Share

Chapter 6 Lingga, Sang Pria yang Hidup Sederhana

Tiga hari lalu aku bermimpi menjadi seorang detektif. Lantaran aku ketiduran setelah membaca novel detektif karangan Dwi Anggara. Sebuah novel yang menceritakan seorang tokoh detektif swasta lokal menuntaskan kasus kejahatan berunsur supranatural. Dan di dalam mimpi ini, aku sebagai tokoh utama, bisa melihat seakan korban yang dibunuh oleh ‘makhluk’ itu tepat di depan mataku. Belum sempat ingin melawan ‘makhluk’ itu, aku terbangun gara-gara alarm ponselku berdering nyaring. Aku hampir mengumpat kepada perakit alarm ponsel buruk ini. Tapi, tanpa ponsel hidupku juga bakal lebih merana, sisi baikku juga berterima kasih pada pembuat ponsel murahanku ini.

Mimpi indahku menjadi seorang detektif, bubar.

Kenapa aku menceritakan mimpiku tiga hari lalu? Ya, karena aku tidak lagi mendapatkan mimpi indahku itu lagi. Aku sudah berusaha membaca novel sebelum tidur dan tidak ada lagi mimpi menjadi seorang detektif. Mimpi memang aneh, sesekali muncul yang bagus tidak pernah muncul kembali. Sebenarnya, kalau kita bermimpi saat tidur artinya otak kita menandakan masih bekerja dengan baik. Kecuali di saat letih. Kau seakan layaknya orang mati. 

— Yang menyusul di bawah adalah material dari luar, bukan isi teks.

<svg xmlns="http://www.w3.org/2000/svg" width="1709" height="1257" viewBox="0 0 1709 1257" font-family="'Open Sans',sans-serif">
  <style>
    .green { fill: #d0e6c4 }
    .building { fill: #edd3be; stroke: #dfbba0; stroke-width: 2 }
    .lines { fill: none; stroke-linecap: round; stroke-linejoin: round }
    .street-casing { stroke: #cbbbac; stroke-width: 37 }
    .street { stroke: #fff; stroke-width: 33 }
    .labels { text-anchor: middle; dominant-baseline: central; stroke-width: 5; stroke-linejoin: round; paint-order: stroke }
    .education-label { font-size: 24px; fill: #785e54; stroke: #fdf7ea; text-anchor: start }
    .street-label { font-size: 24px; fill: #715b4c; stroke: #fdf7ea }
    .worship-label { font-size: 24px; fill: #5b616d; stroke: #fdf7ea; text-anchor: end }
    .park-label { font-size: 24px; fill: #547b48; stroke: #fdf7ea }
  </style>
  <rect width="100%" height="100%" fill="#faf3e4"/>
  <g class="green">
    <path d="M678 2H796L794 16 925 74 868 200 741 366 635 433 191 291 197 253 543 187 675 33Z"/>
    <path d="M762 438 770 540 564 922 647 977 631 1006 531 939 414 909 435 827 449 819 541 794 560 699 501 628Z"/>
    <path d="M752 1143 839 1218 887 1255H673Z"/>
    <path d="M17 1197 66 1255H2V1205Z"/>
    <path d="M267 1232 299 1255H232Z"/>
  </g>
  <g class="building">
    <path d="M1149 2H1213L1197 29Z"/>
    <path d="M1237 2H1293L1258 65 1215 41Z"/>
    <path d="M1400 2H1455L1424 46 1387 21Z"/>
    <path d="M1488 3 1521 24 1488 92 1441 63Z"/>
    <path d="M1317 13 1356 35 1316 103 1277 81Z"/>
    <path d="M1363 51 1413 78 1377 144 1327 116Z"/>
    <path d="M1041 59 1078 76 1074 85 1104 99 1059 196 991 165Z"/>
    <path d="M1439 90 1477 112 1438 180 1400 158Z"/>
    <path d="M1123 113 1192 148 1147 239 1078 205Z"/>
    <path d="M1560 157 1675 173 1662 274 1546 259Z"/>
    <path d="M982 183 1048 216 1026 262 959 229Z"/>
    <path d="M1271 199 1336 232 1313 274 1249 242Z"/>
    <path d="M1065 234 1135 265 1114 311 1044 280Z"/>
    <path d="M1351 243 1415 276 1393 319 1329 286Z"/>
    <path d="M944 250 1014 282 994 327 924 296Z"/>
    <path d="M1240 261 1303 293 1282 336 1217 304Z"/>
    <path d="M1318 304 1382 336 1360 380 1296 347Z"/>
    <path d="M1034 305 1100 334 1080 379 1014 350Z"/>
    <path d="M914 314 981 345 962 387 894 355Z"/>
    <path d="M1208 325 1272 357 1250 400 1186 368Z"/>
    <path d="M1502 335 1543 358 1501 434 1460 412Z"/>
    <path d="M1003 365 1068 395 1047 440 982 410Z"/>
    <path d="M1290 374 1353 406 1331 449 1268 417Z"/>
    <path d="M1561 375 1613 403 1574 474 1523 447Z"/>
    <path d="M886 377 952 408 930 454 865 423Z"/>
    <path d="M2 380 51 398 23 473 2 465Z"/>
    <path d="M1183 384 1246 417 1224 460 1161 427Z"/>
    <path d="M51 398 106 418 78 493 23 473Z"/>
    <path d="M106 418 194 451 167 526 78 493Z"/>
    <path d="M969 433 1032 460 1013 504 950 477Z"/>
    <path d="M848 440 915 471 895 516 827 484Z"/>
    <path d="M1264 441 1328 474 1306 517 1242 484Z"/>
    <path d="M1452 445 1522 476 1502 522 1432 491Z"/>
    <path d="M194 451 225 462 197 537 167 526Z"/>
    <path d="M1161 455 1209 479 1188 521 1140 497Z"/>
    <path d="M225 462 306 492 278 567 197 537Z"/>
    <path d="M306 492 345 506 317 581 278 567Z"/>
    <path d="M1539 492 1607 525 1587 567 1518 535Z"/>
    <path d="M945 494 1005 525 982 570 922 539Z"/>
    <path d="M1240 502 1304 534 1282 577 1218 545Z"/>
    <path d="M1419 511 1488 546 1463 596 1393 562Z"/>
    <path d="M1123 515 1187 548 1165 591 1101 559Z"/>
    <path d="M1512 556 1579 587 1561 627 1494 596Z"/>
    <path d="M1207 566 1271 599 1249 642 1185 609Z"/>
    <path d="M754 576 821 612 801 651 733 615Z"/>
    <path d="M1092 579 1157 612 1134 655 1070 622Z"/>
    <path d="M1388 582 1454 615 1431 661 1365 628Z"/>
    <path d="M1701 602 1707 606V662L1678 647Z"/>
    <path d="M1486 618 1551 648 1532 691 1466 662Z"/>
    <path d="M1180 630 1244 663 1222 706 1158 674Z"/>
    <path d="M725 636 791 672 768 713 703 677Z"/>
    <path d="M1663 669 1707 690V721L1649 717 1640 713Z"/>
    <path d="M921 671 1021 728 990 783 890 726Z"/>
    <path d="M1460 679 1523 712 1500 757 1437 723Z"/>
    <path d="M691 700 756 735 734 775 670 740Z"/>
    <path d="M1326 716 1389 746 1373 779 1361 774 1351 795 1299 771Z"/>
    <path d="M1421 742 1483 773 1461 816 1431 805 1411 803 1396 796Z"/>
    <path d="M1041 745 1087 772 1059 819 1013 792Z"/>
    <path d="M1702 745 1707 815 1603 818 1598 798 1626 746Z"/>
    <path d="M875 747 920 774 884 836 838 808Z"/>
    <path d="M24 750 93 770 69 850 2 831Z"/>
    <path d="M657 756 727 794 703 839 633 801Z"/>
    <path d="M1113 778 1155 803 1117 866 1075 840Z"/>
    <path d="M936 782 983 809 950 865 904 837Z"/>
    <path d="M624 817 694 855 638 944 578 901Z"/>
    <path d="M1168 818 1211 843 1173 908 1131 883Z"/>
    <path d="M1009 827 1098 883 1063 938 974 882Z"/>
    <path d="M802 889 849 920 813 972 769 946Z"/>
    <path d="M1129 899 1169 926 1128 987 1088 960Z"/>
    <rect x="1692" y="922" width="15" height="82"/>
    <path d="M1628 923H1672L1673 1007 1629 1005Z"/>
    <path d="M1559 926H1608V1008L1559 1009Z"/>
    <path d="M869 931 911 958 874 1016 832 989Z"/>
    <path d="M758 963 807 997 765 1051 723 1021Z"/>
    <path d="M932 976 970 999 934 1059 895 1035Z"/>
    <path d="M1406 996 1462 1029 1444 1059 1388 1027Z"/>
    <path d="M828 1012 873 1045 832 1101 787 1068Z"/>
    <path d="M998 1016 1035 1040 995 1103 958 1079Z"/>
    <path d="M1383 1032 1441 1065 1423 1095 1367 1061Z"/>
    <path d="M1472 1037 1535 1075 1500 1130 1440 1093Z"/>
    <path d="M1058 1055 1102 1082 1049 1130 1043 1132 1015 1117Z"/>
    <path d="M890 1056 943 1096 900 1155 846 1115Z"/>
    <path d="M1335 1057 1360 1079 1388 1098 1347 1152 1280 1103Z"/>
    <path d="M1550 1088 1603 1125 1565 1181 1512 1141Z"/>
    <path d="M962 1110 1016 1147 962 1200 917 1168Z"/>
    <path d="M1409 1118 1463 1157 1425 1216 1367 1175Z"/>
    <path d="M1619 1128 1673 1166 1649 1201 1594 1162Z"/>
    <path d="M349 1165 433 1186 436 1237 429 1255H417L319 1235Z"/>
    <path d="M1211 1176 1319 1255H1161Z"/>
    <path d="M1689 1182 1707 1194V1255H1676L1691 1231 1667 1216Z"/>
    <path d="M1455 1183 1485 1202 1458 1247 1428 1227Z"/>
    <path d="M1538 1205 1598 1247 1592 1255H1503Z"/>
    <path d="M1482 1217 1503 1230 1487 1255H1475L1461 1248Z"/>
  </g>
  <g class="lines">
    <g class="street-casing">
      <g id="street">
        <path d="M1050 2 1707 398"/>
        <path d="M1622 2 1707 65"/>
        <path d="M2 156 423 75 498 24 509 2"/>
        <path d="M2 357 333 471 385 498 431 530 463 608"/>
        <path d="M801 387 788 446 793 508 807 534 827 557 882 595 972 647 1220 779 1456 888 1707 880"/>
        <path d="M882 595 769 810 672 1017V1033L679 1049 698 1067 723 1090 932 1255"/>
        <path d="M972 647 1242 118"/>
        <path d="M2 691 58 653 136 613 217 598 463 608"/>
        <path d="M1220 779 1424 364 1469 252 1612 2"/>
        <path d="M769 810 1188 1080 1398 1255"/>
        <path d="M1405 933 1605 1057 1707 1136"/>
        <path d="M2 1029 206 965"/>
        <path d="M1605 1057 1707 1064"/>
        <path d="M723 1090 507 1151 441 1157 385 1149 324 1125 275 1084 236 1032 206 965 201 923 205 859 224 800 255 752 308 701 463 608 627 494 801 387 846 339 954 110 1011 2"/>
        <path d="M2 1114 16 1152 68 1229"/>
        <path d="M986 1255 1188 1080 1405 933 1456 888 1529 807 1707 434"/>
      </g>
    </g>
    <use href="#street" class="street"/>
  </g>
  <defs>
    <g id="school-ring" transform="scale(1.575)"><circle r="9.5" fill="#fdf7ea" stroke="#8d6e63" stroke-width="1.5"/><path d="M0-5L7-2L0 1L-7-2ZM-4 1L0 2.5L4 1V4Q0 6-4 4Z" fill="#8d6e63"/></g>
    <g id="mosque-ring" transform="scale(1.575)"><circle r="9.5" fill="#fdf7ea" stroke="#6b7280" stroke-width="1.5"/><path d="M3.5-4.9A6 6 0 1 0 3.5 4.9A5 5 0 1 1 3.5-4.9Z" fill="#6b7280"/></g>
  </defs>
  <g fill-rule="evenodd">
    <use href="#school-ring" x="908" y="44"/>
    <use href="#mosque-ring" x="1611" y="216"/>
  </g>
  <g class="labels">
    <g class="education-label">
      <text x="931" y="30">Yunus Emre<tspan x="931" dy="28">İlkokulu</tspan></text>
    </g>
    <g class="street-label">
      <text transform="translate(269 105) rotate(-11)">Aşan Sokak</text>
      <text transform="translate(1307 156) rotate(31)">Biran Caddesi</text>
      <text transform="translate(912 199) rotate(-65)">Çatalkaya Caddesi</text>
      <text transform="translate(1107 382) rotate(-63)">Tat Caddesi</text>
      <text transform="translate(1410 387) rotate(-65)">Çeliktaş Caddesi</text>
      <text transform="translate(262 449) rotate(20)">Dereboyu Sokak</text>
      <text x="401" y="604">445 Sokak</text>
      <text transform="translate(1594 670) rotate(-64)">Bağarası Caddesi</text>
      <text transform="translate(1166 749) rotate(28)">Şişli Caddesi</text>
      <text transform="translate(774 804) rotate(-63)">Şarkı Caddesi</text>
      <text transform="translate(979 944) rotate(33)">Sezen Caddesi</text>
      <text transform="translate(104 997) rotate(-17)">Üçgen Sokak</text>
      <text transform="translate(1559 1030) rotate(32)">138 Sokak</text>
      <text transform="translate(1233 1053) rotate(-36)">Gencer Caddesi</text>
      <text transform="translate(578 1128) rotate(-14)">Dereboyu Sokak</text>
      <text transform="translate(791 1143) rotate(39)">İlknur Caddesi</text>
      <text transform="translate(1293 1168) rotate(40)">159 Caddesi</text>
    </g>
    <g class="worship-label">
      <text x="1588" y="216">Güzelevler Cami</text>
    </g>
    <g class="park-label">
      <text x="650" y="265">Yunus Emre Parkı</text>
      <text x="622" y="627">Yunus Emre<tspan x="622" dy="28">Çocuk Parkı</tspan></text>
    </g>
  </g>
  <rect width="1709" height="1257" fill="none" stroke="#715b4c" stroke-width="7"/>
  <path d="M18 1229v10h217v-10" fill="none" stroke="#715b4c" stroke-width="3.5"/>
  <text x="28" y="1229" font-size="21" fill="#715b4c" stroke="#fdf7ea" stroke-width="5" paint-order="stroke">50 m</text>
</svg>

“Oi, Ngga, tolong, rak bagian susu ditambah lagi!” Perintah Doni. Si kasir yang tidak mau menggantikan aku seharian ini mondar-mandir dari gudang makanan.

“Oke,” jawabku tanpa mengeluh. Kuseret kakiku berjalan lagi masuk gudang mencari satu kotak kardus penuh berisi susu kotak.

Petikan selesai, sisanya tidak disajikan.